→ **Aim of the exercise**
Leave out the images and repeat every entry below exactly.

→ **Provided entries**

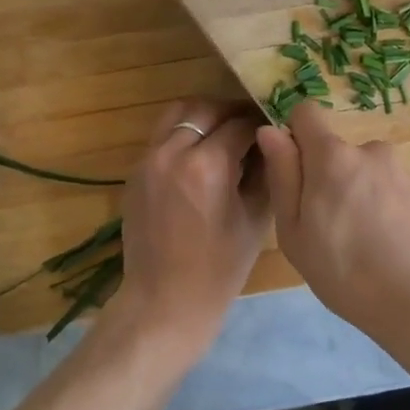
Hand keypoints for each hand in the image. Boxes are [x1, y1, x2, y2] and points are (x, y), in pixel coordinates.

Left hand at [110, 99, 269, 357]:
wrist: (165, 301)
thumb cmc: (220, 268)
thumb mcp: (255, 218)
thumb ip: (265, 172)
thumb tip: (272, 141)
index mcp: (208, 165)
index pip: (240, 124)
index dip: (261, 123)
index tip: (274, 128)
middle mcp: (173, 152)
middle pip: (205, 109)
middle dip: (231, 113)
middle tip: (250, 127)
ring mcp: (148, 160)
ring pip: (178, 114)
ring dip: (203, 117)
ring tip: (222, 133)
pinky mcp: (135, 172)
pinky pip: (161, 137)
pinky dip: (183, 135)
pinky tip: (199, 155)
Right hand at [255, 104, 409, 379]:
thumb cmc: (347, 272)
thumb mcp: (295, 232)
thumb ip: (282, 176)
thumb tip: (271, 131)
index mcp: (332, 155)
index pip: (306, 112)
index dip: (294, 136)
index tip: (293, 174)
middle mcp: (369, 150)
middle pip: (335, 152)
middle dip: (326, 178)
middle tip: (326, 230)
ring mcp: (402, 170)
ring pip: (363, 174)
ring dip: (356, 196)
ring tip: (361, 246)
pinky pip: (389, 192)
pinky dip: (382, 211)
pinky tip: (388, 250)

→ **Response to this task**
Hand keypoints for each hand in the image. Boxes are [x1, y1, x2, y2] and points are (x, y), in pixel coordinates.

Left hand at [110, 99, 269, 357]:
wrist: (165, 301)
thumb cmc: (220, 268)
thumb mcp: (255, 218)
thumb ip: (265, 172)
thumb tip: (272, 141)
index mcp: (208, 165)
index pip: (240, 124)
index dip: (261, 123)
index tip: (274, 128)
middle mcp: (173, 152)
middle pip: (205, 109)
middle dip: (231, 113)
middle tip: (250, 127)
ring mcp: (148, 160)
ring pip: (178, 114)
ring dip: (203, 117)
ring tip: (222, 133)
pinky mcp: (135, 172)
pinky pip: (161, 137)
pinky dip: (183, 135)
pinky tip: (199, 155)
Right hand at [255, 104, 409, 379]:
thumb cmc: (347, 272)
thumb mcp: (295, 232)
thumb ip: (282, 176)
thumb tip: (271, 131)
index mcp: (332, 155)
index pip: (306, 112)
index dip: (294, 136)
index tip: (293, 174)
middle mcp: (369, 150)
middle pip: (335, 152)
middle dip: (326, 178)
middle tip: (326, 230)
ring mcp: (402, 170)
ring pip: (363, 174)
ring dip: (356, 196)
ring tip: (361, 246)
pinky pip: (389, 192)
pinky dip: (382, 211)
pinky tip: (388, 250)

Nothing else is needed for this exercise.